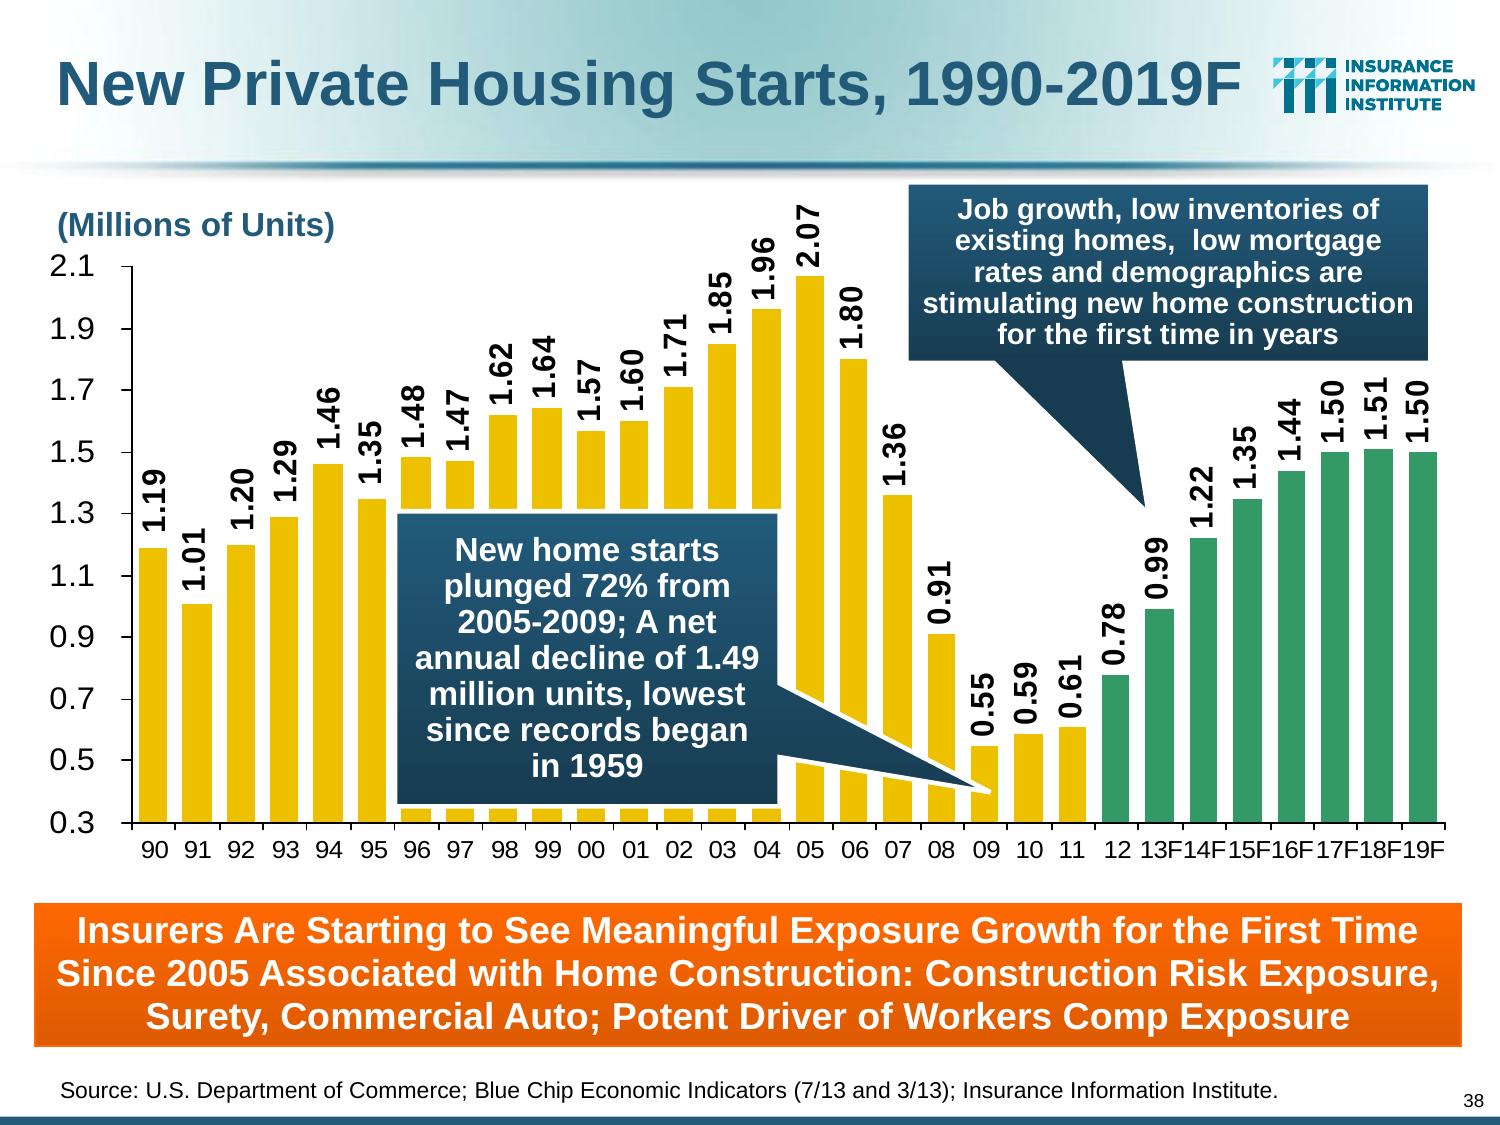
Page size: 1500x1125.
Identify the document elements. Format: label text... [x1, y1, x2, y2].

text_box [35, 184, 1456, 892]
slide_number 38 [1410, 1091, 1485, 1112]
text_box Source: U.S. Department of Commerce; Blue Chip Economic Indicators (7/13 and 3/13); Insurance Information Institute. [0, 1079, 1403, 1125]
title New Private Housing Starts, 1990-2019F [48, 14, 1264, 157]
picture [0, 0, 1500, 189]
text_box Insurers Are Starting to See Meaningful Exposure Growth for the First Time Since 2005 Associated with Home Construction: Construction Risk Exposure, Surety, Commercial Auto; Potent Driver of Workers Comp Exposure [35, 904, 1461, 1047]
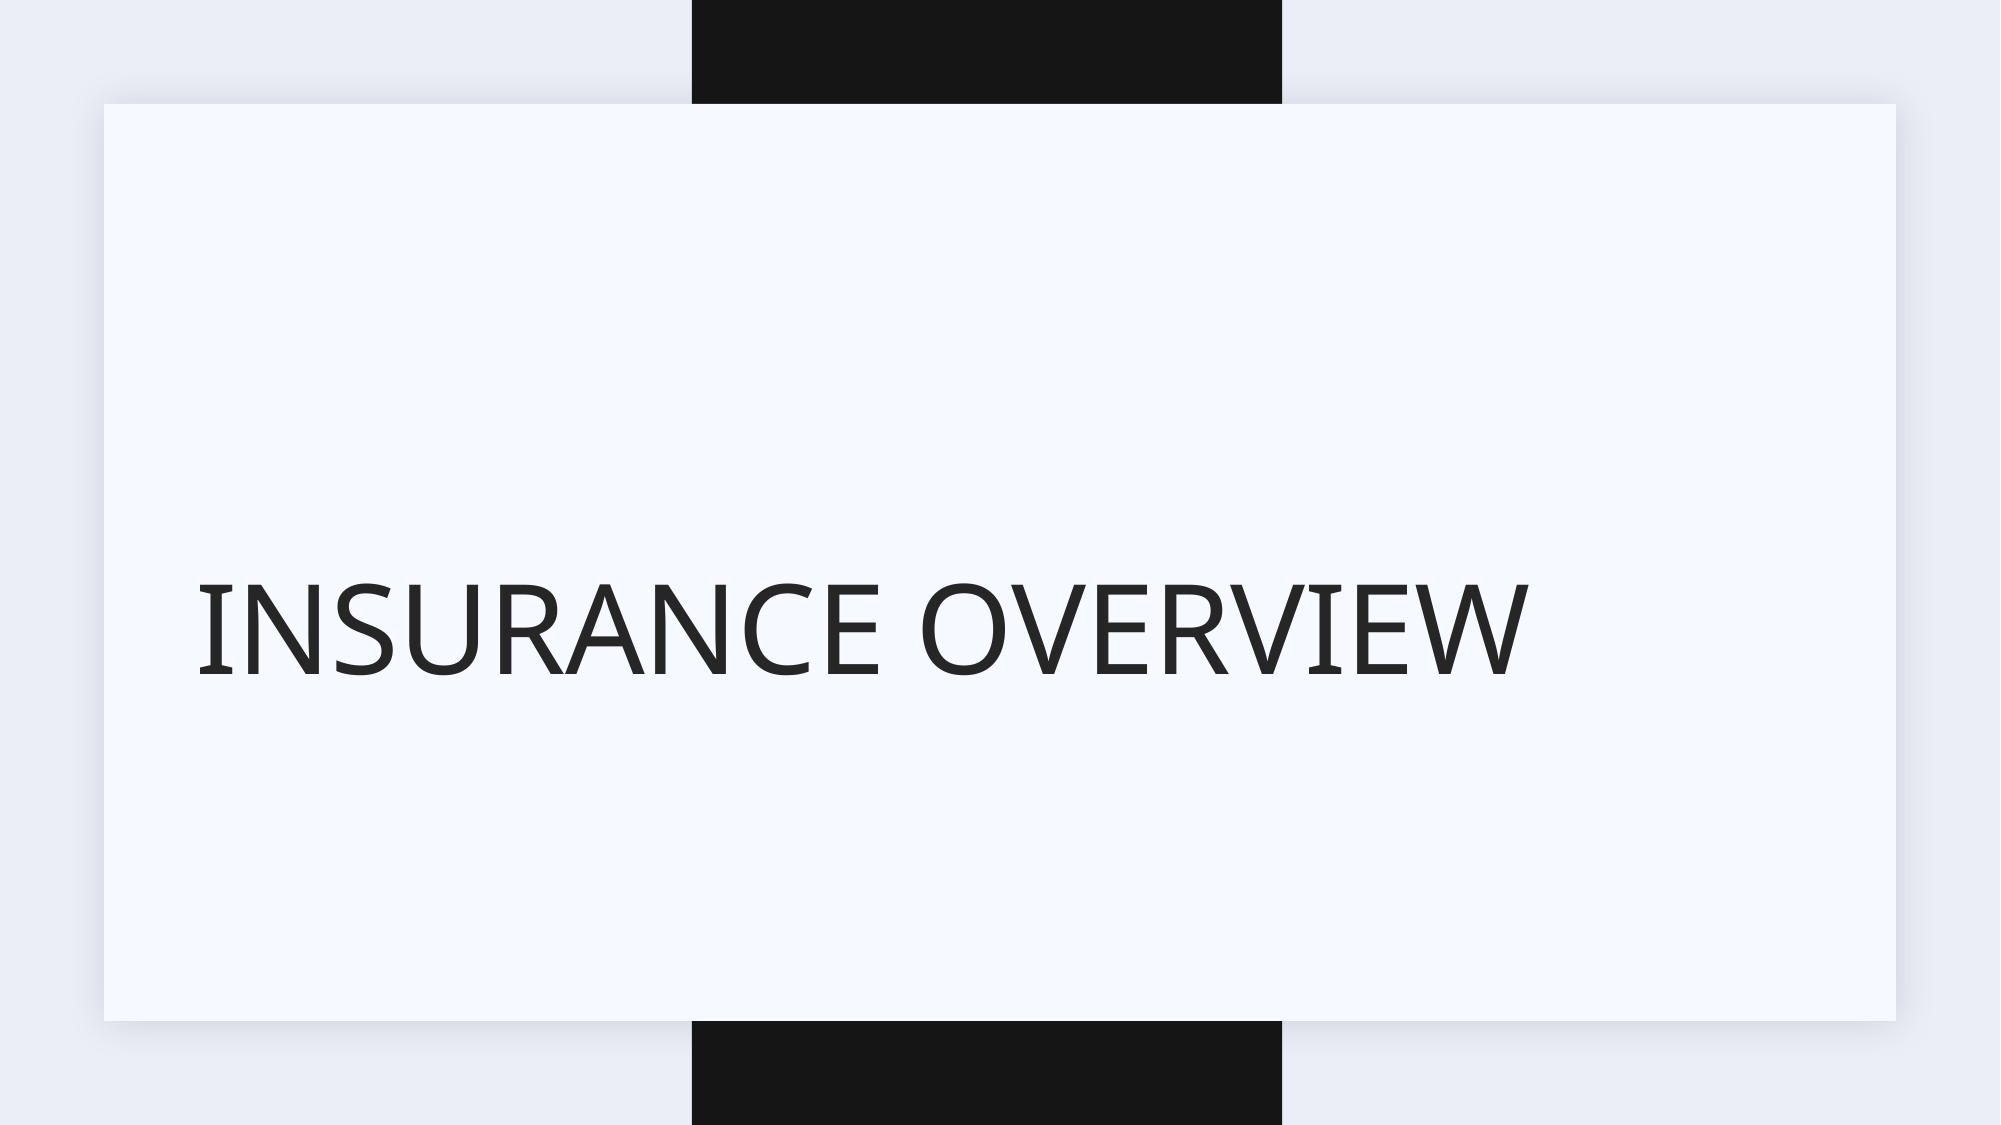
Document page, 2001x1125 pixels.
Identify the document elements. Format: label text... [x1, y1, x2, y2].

> **INSTRUCTIONS FOR THE TASK**
Each entry gets copied exactly; the pictures stay out.

> **PROBLEM SOLUTION**
Page size: 1500x1125.
Identify the document elements. Format: label text... [x1, y1, x2, y2].

text_box [35, 184, 1456, 892]
slide_number 38 [1410, 1091, 1485, 1112]
text_box Source: U.S. Department of Commerce; Blue Chip Economic Indicators (7/13 and 3/13); Insurance Information Institute. [0, 1079, 1403, 1125]
title New Private Housing Starts, 1990-2019F [48, 14, 1264, 157]
picture [0, 0, 1500, 189]
text_box Insurers Are Starting to See Meaningful Exposure Growth for the First Time Since 2005 Associated with Home Construction: Construction Risk Exposure, Surety, Commercial Auto; Potent Driver of Workers Comp Exposure [35, 904, 1461, 1047]
Document page, 2001x1125 pixels.
Identify the document elements. Format: label text... [x1, y1, x2, y2].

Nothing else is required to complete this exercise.